Task requirements: Please reproduce the entries below, swapping each "Ilmastoetsivät" for "Climate Detectives" and leaving everything else unchanged.

• • • •

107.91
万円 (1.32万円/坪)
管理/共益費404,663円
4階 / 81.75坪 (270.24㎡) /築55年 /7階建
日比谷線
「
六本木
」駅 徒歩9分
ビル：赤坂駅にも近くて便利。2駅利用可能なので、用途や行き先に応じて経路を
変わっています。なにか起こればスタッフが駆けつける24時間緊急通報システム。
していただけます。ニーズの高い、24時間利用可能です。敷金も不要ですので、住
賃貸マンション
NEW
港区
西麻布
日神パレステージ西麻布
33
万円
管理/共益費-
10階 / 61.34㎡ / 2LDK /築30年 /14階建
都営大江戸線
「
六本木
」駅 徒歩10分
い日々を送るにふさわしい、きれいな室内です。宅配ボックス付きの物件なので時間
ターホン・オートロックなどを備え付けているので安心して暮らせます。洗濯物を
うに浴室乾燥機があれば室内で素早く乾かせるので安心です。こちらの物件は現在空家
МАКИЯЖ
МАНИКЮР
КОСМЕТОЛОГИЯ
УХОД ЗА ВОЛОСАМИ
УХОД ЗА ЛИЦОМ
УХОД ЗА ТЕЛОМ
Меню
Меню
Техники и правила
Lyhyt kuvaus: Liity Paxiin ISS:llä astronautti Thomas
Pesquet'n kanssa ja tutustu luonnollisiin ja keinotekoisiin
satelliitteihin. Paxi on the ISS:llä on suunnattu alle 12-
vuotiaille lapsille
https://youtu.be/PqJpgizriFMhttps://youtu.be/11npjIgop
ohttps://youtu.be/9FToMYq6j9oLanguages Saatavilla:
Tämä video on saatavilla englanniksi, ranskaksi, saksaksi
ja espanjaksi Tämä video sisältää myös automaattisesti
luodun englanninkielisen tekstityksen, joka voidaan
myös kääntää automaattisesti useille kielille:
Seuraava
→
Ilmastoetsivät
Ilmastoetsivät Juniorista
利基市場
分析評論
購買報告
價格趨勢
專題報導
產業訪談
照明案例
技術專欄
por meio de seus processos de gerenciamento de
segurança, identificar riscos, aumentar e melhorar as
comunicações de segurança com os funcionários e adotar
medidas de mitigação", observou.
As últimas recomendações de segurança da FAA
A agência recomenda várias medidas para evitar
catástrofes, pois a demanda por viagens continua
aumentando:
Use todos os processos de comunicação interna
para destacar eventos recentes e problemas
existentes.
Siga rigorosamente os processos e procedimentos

• • • •

Exercise result:
107.91
万円 (1.32万円/坪)
管理/共益費404,663円
4階 / 81.75坪 (270.24㎡) /築55年 /7階建
日比谷線
「
六本木
」駅 徒歩9分
ビル：赤坂駅にも近くて便利。2駅利用可能なので、用途や行き先に応じて経路を
変わっています。なにか起こればスタッフが駆けつける24時間緊急通報システム。
していただけます。ニーズの高い、24時間利用可能です。敷金も不要ですので、住
賃貸マンション
NEW
港区
西麻布
日神パレステージ西麻布
33
万円
管理/共益費-
10階 / 61.34㎡ / 2LDK /築30年 /14階建
都営大江戸線
「
六本木
」駅 徒歩10分
い日々を送るにふさわしい、きれいな室内です。宅配ボックス付きの物件なので時間
ターホン・オートロックなどを備え付けているので安心して暮らせます。洗濯物を
うに浴室乾燥機があれば室内で素早く乾かせるので安心です。こちらの物件は現在空家
МАКИЯЖ
МАНИКЮР
КОСМЕТОЛОГИЯ
УХОД ЗА ВОЛОСАМИ
УХОД ЗА ЛИЦОМ
УХОД ЗА ТЕЛОМ
Меню
Меню
Техники и правила
Lyhyt kuvaus: Liity Paxiin ISS:llä astronautti Thomas
Pesquet'n kanssa ja tutustu luonnollisiin ja keinotekoisiin
satelliitteihin. Paxi on the ISS:llä on suunnattu alle 12-
vuotiaille lapsille
https://youtu.be/PqJpgizriFMhttps://youtu.be/11npjIgop
ohttps://youtu.be/9FToMYq6j9oLanguages Saatavilla:
Tämä video on saatavilla englanniksi, ranskaksi, saksaksi
ja espanjaksi Tämä video sisältää myös automaattisesti
luodun englanninkielisen tekstityksen, joka voidaan
myös kääntää automaattisesti useille kielille:
Seuraava
→
Climate Detectives
Climate Detectives Juniorista
利基市場
分析評論
購買報告
價格趨勢
專題報導
產業訪談
照明案例
技術專欄
por meio de seus processos de gerenciamento de
segurança, identificar riscos, aumentar e melhorar as
comunicações de segurança com os funcionários e adotar
medidas de mitigação", observou.
As últimas recomendações de segurança da FAA
A agência recomenda várias medidas para evitar
catástrofes, pois a demanda por viagens continua
aumentando:
Use todos os processos de comunicação interna
para destacar eventos recentes e problemas
existentes.
Siga rigorosamente os processos e procedimentos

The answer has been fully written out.